I need to count two-colored graphs with $n$ labeled vertices. Two same graphs that are differently colored are considered different, and two same graphs with different placement of the vertices are also considered different.
I have considered to apply Polya enumeration theorem, but I have failed at defining the permutation group $G$. I have also found this paper where this task is solved for unlabeled graphs, but I'm not sure how to adapt it for labeled graphs.
Edit: 2-coloring means no two connected vertices share the same color.
If you want proper colorings, a good approach is to count the number of graphs for small numbers of vertices, then appeal to the OEIS.
If you don't require the graphs to be connected:
There are two on one vertex (white or black).
There are six on two vertices (with an edge, vertex 1 is white and 2 is black; or vice versa; or with no edge, $2^2$ ways.)

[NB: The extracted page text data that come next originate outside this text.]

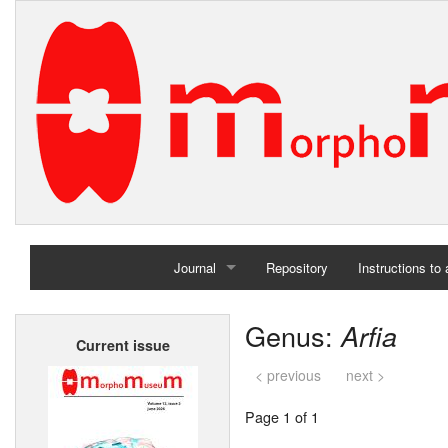
Journal
Repository
Instructions to
Home
Genus:
Arfia
Current issue
Archives
< previous
next >
Page 1 of 1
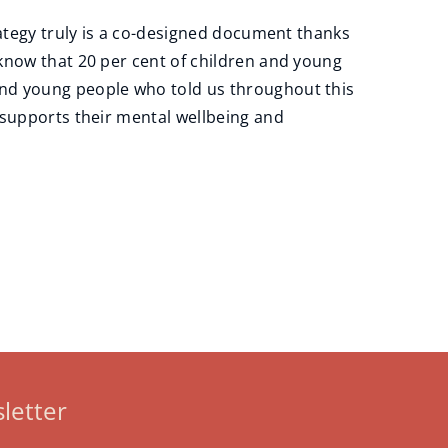
rategy truly is a co-designed document thanks
know that 20 per cent of children and young
and young people who told us throughout this
 supports their mental wellbeing and
letter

There are 26 on three vertices (if connected, there are two of one color and one of the other; three choices for the single vertex¸ two choices for its color (6 total). If there's only a single edge, there are three choices for its vertices, two choices for endpoint colors, and two choices for the isolated vertex's color (12 total). If there are no edges, there are $2^3$ ways.)
This leads us to http://oeis.org/A047863: "Number of labeled graphs with 2-colored nodes where black nodes are only connected to white nodes and vice versa.", which begins 1, 2, 6, 26, 162, 1442, 18306, 330626...
A formula is given there: $$\sum_{k=0}^n \binom{n}{k}2^{k(n-k)}.$$
In retrospect, this is the number of ways to choose $k$ white vertices for each $k$, then choose whether or not to enable each of the $k(n-k)$ potential edges between white and black vertices.